- **WHAT YOU NEED TO DO**:
Exclude all pictures, then copy each of the records exactly as written.

(Camera geometry data)
==*==

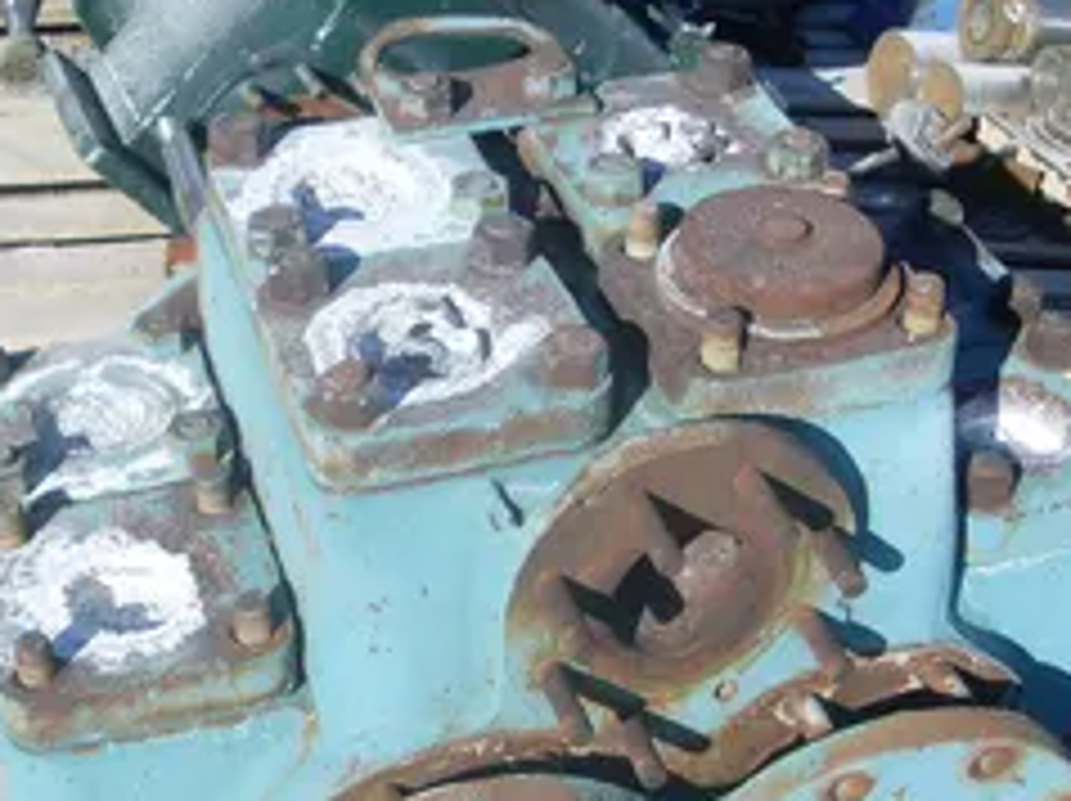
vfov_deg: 22.8
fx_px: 1978
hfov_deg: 30.3
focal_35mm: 64
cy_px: 540
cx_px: 522
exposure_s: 1/250
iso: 80
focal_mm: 6.3
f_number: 7.7
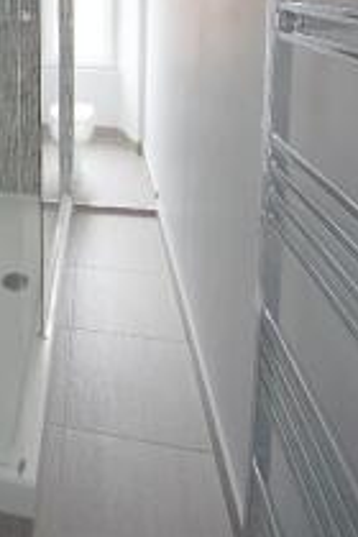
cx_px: -1
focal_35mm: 50
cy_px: 40
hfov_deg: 25.6
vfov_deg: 36.7
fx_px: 746
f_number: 5.6
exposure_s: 1/60
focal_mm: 16
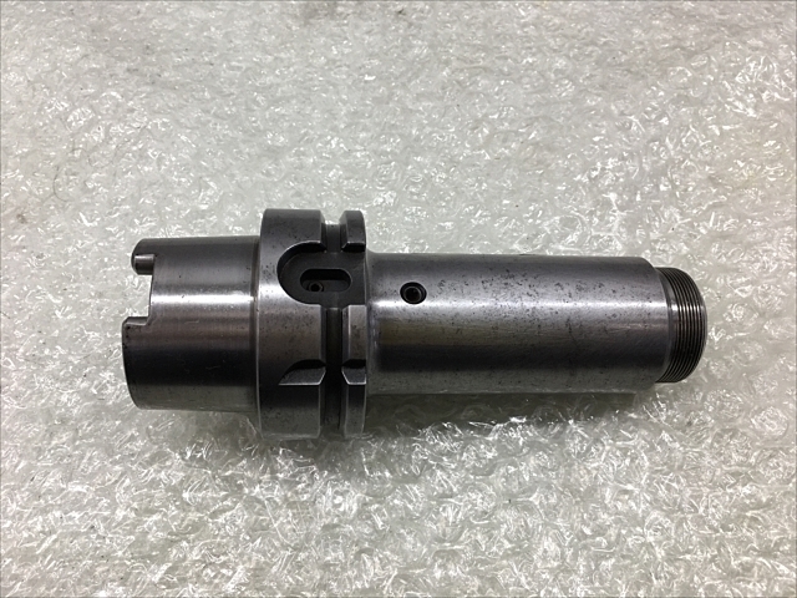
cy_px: 299
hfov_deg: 61.7
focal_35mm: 29
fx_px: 668
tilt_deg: -62.4
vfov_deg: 48.2
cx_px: 398
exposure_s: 1/120
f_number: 2.2
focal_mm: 4.15
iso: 25
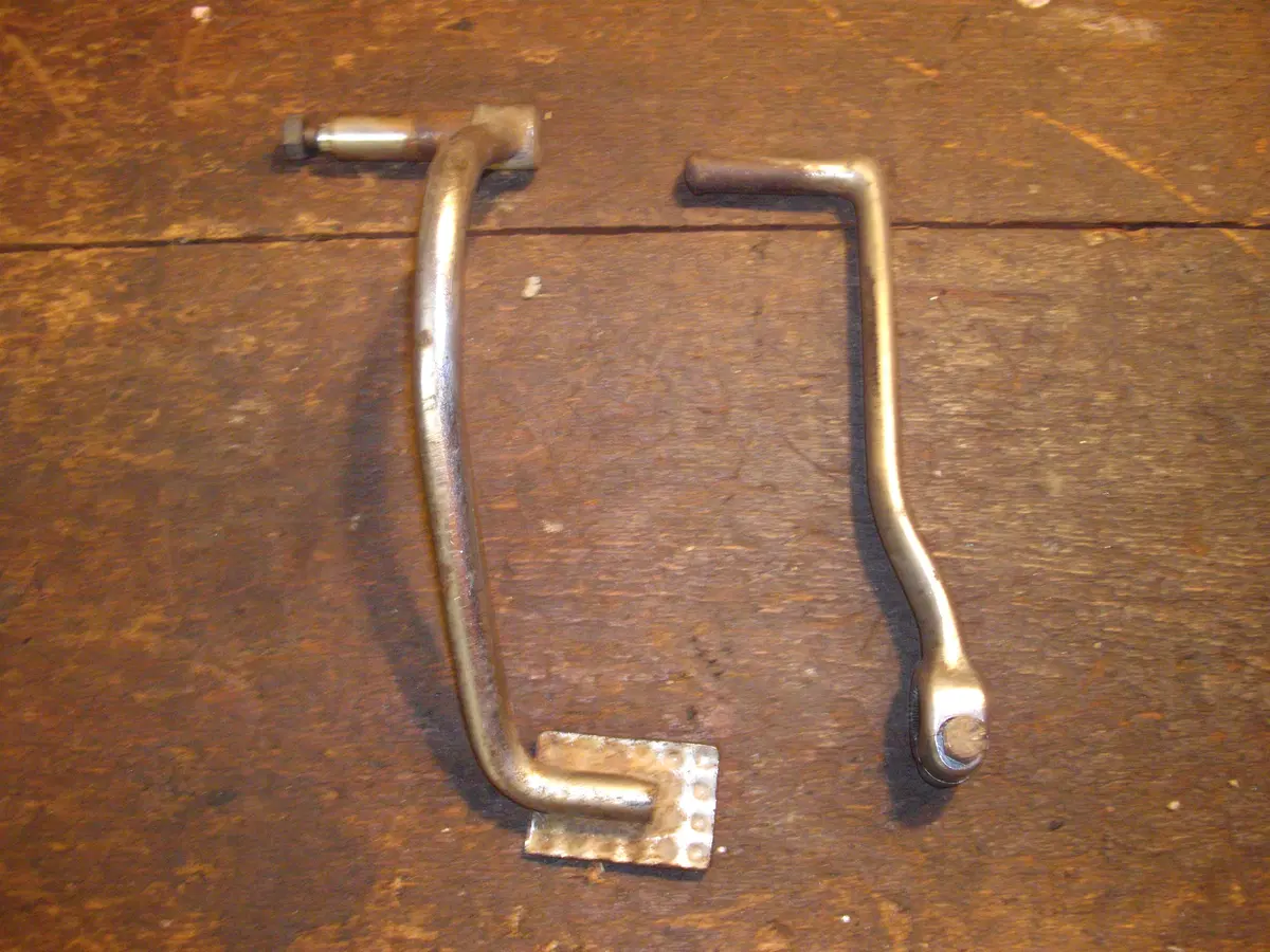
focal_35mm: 38
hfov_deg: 49.0
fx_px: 1394
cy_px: 476
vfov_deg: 37.7
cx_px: 635
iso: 400
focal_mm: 7.9
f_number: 2.8
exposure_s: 1/40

==*==

- **SOLUTION FOR THIS EXERCISE**:
vfov_deg: 22.8
fx_px: 1978
hfov_deg: 30.3
focal_35mm: 64
cy_px: 540
cx_px: 522
exposure_s: 1/250
iso: 80
focal_mm: 6.3
f_number: 7.7
cx_px: -1
focal_35mm: 50
cy_px: 40
hfov_deg: 25.6
vfov_deg: 36.7
fx_px: 746
f_number: 5.6
exposure_s: 1/60
focal_mm: 16
cy_px: 299
hfov_deg: 61.7
focal_35mm: 29
fx_px: 668
tilt_deg: -62.4
vfov_deg: 48.2
cx_px: 398
exposure_s: 1/120
f_number: 2.2
focal_mm: 4.15
iso: 25
focal_35mm: 38
hfov_deg: 49.0
fx_px: 1394
cy_px: 476
vfov_deg: 37.7
cx_px: 635
iso: 400
focal_mm: 7.9
f_number: 2.8
exposure_s: 1/40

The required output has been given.